┌──

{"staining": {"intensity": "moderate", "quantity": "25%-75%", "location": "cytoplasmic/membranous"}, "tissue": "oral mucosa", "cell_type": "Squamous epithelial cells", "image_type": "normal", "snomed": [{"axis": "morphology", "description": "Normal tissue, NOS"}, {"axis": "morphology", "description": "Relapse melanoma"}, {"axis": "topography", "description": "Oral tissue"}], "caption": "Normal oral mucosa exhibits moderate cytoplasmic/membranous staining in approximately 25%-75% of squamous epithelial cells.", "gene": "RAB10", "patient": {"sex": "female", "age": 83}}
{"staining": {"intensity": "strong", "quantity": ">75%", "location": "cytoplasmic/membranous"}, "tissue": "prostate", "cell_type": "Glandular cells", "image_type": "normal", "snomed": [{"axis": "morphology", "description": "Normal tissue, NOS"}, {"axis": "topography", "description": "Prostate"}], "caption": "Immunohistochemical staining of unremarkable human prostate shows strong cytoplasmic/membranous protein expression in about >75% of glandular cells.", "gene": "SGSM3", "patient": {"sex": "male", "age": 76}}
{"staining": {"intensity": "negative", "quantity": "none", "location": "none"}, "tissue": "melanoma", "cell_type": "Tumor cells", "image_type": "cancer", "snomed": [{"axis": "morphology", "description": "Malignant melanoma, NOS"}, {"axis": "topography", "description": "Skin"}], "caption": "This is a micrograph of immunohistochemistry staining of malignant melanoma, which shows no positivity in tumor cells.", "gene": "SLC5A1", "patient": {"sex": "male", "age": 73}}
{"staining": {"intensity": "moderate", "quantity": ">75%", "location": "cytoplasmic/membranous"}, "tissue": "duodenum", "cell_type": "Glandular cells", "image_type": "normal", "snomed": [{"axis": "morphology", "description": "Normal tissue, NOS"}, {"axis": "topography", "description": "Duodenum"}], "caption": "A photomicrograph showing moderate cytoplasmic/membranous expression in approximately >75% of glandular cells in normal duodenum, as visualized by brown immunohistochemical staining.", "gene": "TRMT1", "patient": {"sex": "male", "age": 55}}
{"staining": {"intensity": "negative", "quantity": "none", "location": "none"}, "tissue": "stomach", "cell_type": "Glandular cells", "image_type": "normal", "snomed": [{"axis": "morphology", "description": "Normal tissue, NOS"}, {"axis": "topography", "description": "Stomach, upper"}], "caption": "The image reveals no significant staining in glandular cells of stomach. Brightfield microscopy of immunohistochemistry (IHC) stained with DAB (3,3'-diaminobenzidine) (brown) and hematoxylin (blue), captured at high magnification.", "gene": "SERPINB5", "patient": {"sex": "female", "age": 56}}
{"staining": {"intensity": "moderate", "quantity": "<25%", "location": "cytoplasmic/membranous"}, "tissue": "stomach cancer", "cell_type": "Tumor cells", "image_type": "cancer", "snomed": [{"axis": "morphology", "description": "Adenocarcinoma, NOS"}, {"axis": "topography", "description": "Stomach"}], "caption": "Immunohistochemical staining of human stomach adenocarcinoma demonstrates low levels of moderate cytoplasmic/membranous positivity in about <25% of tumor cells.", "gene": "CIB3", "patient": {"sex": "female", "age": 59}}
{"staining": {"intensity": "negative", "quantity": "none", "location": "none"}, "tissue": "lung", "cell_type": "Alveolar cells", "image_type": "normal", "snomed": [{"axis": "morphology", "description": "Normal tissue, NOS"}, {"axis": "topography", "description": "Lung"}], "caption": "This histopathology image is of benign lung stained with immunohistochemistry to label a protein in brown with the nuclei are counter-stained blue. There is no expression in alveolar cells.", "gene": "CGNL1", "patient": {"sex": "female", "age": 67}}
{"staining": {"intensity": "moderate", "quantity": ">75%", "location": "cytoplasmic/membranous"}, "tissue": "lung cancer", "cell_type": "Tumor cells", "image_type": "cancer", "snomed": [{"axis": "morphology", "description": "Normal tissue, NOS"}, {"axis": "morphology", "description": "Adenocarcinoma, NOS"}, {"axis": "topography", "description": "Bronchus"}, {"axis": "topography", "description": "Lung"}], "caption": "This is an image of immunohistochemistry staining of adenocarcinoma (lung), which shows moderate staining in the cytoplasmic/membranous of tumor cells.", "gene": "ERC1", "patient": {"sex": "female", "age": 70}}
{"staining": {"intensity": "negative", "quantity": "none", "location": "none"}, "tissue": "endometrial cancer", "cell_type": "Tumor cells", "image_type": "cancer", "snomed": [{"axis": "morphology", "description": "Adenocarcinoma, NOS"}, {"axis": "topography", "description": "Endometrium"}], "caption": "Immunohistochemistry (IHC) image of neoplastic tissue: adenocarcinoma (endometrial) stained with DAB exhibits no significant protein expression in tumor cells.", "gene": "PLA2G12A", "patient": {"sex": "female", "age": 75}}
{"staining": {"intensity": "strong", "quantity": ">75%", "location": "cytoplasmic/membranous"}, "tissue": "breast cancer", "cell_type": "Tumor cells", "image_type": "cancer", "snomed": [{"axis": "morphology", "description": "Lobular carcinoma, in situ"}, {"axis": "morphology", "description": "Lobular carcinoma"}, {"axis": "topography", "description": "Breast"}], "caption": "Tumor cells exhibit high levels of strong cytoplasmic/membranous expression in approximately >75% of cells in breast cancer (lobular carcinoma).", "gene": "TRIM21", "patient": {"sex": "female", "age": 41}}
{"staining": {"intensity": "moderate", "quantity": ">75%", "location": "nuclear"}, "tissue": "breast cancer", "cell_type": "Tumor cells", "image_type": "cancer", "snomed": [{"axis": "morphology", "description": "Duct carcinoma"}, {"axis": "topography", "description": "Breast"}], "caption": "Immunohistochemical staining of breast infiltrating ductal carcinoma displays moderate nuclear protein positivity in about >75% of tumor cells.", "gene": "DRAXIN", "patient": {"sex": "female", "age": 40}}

└──

● PROBLEM TO WORK ON
The required output is all of the material, word for word.

● EXPECTED OUTPUT
{"staining": {"intensity": "moderate", "quantity": "25%-75%", "location": "cytoplasmic/membranous"}, "tissue": "oral mucosa", "cell_type": "Squamous epithelial cells", "image_type": "normal", "snomed": [{"axis": "morphology", "description": "Normal tissue, NOS"}, {"axis": "morphology", "description": "Relapse melanoma"}, {"axis": "topography", "description": "Oral tissue"}], "caption": "Normal oral mucosa exhibits moderate cytoplasmic/membranous staining in approximately 25%-75% of squamous epithelial cells.", "gene": "RAB10", "patient": {"sex": "female", "age": 83}}
{"staining": {"intensity": "strong", "quantity": ">75%", "location": "cytoplasmic/membranous"}, "tissue": "prostate", "cell_type": "Glandular cells", "image_type": "normal", "snomed": [{"axis": "morphology", "description": "Normal tissue, NOS"}, {"axis": "topography", "description": "Prostate"}], "caption": "Immunohistochemical staining of unremarkable human prostate shows strong cytoplasmic/membranous protein expression in about >75% of glandular cells.", "gene": "SGSM3", "patient": {"sex": "male", "age": 76}}
{"staining": {"intensity": "negative", "quantity": "none", "location": "none"}, "tissue": "melanoma", "cell_type": "Tumor cells", "image_type": "cancer", "snomed": [{"axis": "morphology", "description": "Malignant melanoma, NOS"}, {"axis": "topography", "description": "Skin"}], "caption": "This is a micrograph of immunohistochemistry staining of malignant melanoma, which shows no positivity in tumor cells.", "gene": "SLC5A1", "patient": {"sex": "male", "age": 73}}
{"staining": {"intensity": "moderate", "quantity": ">75%", "location": "cytoplasmic/membranous"}, "tissue": "duodenum", "cell_type": "Glandular cells", "image_type": "normal", "snomed": [{"axis": "morphology", "description": "Normal tissue, NOS"}, {"axis": "topography", "description": "Duodenum"}], "caption": "A photomicrograph showing moderate cytoplasmic/membranous expression in approximately >75% of glandular cells in normal duodenum, as visualized by brown immunohistochemical staining.", "gene": "TRMT1", "patient": {"sex": "male", "age": 55}}
{"staining": {"intensity": "negative", "quantity": "none", "location": "none"}, "tissue": "stomach", "cell_type": "Glandular cells", "image_type": "normal", "snomed": [{"axis": "morphology", "description": "Normal tissue, NOS"}, {"axis": "topography", "description": "Stomach, upper"}], "caption": "The image reveals no significant staining in glandular cells of stomach. Brightfield microscopy of immunohistochemistry (IHC) stained with DAB (3,3'-diaminobenzidine) (brown) and hematoxylin (blue), captured at high magnification.", "gene": "SERPINB5", "patient": {"sex": "female", "age": 56}}
{"staining": {"intensity": "moderate", "quantity": "<25%", "location": "cytoplasmic/membranous"}, "tissue": "stomach cancer", "cell_type": "Tumor cells", "image_type": "cancer", "snomed": [{"axis": "morphology", "description": "Adenocarcinoma, NOS"}, {"axis": "topography", "description": "Stomach"}], "caption": "Immunohistochemical staining of human stomach adenocarcinoma demonstrates low levels of moderate cytoplasmic/membranous positivity in about <25% of tumor cells.", "gene": "CIB3", "patient": {"sex": "female", "age": 59}}
{"staining": {"intensity": "negative", "quantity": "none", "location": "none"}, "tissue": "lung", "cell_type": "Alveolar cells", "image_type": "normal", "snomed": [{"axis": "morphology", "description": "Normal tissue, NOS"}, {"axis": "topography", "description": "Lung"}], "caption": "This histopathology image is of benign lung stained with immunohistochemistry to label a protein in brown with the nuclei are counter-stained blue. There is no expression in alveolar cells.", "gene": "CGNL1", "patient": {"sex": "female", "age": 67}}
{"staining": {"intensity": "moderate", "quantity": ">75%", "location": "cytoplasmic/membranous"}, "tissue": "lung cancer", "cell_type": "Tumor cells", "image_type": "cancer", "snomed": [{"axis": "morphology", "description": "Normal tissue, NOS"}, {"axis": "morphology", "description": "Adenocarcinoma, NOS"}, {"axis": "topography", "description": "Bronchus"}, {"axis": "topography", "description": "Lung"}], "caption": "This is an image of immunohistochemistry staining of adenocarcinoma (lung), which shows moderate staining in the cytoplasmic/membranous of tumor cells.", "gene": "ERC1", "patient": {"sex": "female", "age": 70}}
{"staining": {"intensity": "negative", "quantity": "none", "location": "none"}, "tissue": "endometrial cancer", "cell_type": "Tumor cells", "image_type": "cancer", "snomed": [{"axis": "morphology", "description": "Adenocarcinoma, NOS"}, {"axis": "topography", "description": "Endometrium"}], "caption": "Immunohistochemistry (IHC) image of neoplastic tissue: adenocarcinoma (endometrial) stained with DAB exhibits no significant protein expression in tumor cells.", "gene": "PLA2G12A", "patient": {"sex": "female", "age": 75}}
{"staining": {"intensity": "strong", "quantity": ">75%", "location": "cytoplasmic/membranous"}, "tissue": "breast cancer", "cell_type": "Tumor cells", "image_type": "cancer", "snomed": [{"axis": "morphology", "description": "Lobular carcinoma, in situ"}, {"axis": "morphology", "description": "Lobular carcinoma"}, {"axis": "topography", "description": "Breast"}], "caption": "Tumor cells exhibit high levels of strong cytoplasmic/membranous expression in approximately >75% of cells in breast cancer (lobular carcinoma).", "gene": "TRIM21", "patient": {"sex": "female", "age": 41}}
{"staining": {"intensity": "moderate", "quantity": ">75%", "location": "nuclear"}, "tissue": "breast cancer", "cell_type": "Tumor cells", "image_type": "cancer", "snomed": [{"axis": "morphology", "description": "Duct carcinoma"}, {"axis": "topography", "description": "Breast"}], "caption": "Immunohistochemical staining of breast infiltrating ductal carcinoma displays moderate nuclear protein positivity in about >75% of tumor cells.", "gene": "DRAXIN", "patient": {"sex": "female", "age": 40}}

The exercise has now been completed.